Recent Case Law on Target Cost Contracts
In AMEC v Secretary of State for Defence (2013), the parties had agreed a guaranteed maximum price clause by which the contractor was liable for excess costs up to a cap of £50 million if costs exceeded the agreed maximum price up to that figure. Sharing arrangements applied from a target cost up to the maximum price. The contract did not make it clear what was to happen if the cost overrun exceeded the cap of £50 million.
The English High Court considered a Disputes Review Board's decision on this point and concluded that it was "plainly right". The Board had concluded that the contractor would recover additional costs in excess of the cap since the contract stated that his liability for additional costs over the maximum price was not to exceed this figure.
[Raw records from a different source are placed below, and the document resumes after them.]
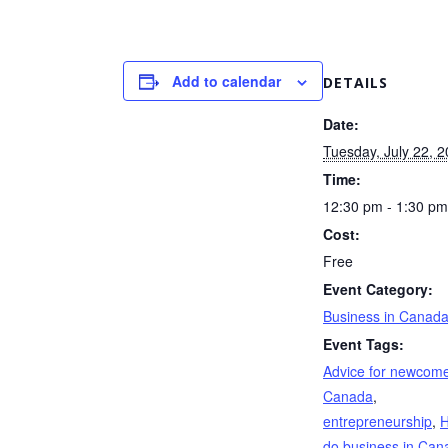
Add to calendar
DETAILS
Date:
Tuesday, July 22, 
Time:
12:30 pm - 1:30 pm
Cost:
Free
Event Category:
Business in Canad
Event Tags:
Advice for newcome
Canada
,
entrepreneurship
,
H
do business in Can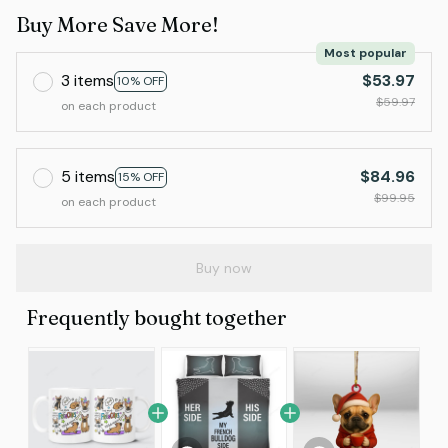
Buy More Save More!
Most popular
3 items
$53.97
10% OFF
$59.97
on each product
5 items
$84.96
15% OFF
$99.95
on each product
Buy now
Frequently bought together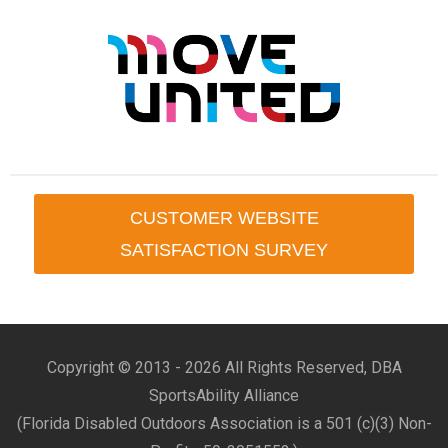
CUSTOMER WEBSITE
SATISFACTION SURVEY
Copyright © 2013 -
2026 All Rights Reserved, DBA
SportsAbility Alliance
(Florida Disabled Outdoors Association is a 501 (c)(3) Non-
However, the calculation of actual cost above the cap would not reimburse the contractor for costs unreasonably or improperly incurred as this would be a departure from the approach to payment adopted throughout the contract.
Conclusion
The target price contract is a particular type of cost reimbursable contract where a contractor is paid his actual cost but at the end of the project a formula is applied which may lead to a pain or gain share for the contractor. The risk to the employer of a pure cost reimbursable contract is therefore mitigated as the contractor should be incentivised to seek savings so that he brings in the total cost below the target cost and therefore he derives benefit from the share ranges applicable to any underspend.
It is important that the target cost is a proper pre-estimate of the most likely outturn cost. Some contracts (such as I Chem E) envisage that the parties may continue to work up the target cost in the initial stages of the contract as provisional sums are finalised and subcontractor's prices "firmed up".
If this exercise is properly undertaken the contractor should be reassured that the target cost will be sufficient to carry out the works and should be motivated to seek efficiencies leading to savings which in turn will bring him into gain share A target cost figure which is set too low may incentivise the contractor to seek its enhancement by virtue of compensation events. By contrast; a target cost figure which is set too high is likely to give the contractor no incentives to make efficiencies since he knows that he will be able to deliver the project at the (lower) outturn level.
Employers may prefer to adopt the position found in the ICC and I Chem E forms where an interim pain share payment can be certified so that there is no likelihood of overpayment during the course of the contract, thereby avoiding placing the risk of the contractor's insolvency on the employer.
As for contracts based on a cost-plus formula, record keeping must be transparent in order to enable the employer to check that the costs being claimed by the contractor are valid. A suitable audit clause should therefore be inserted into the contract.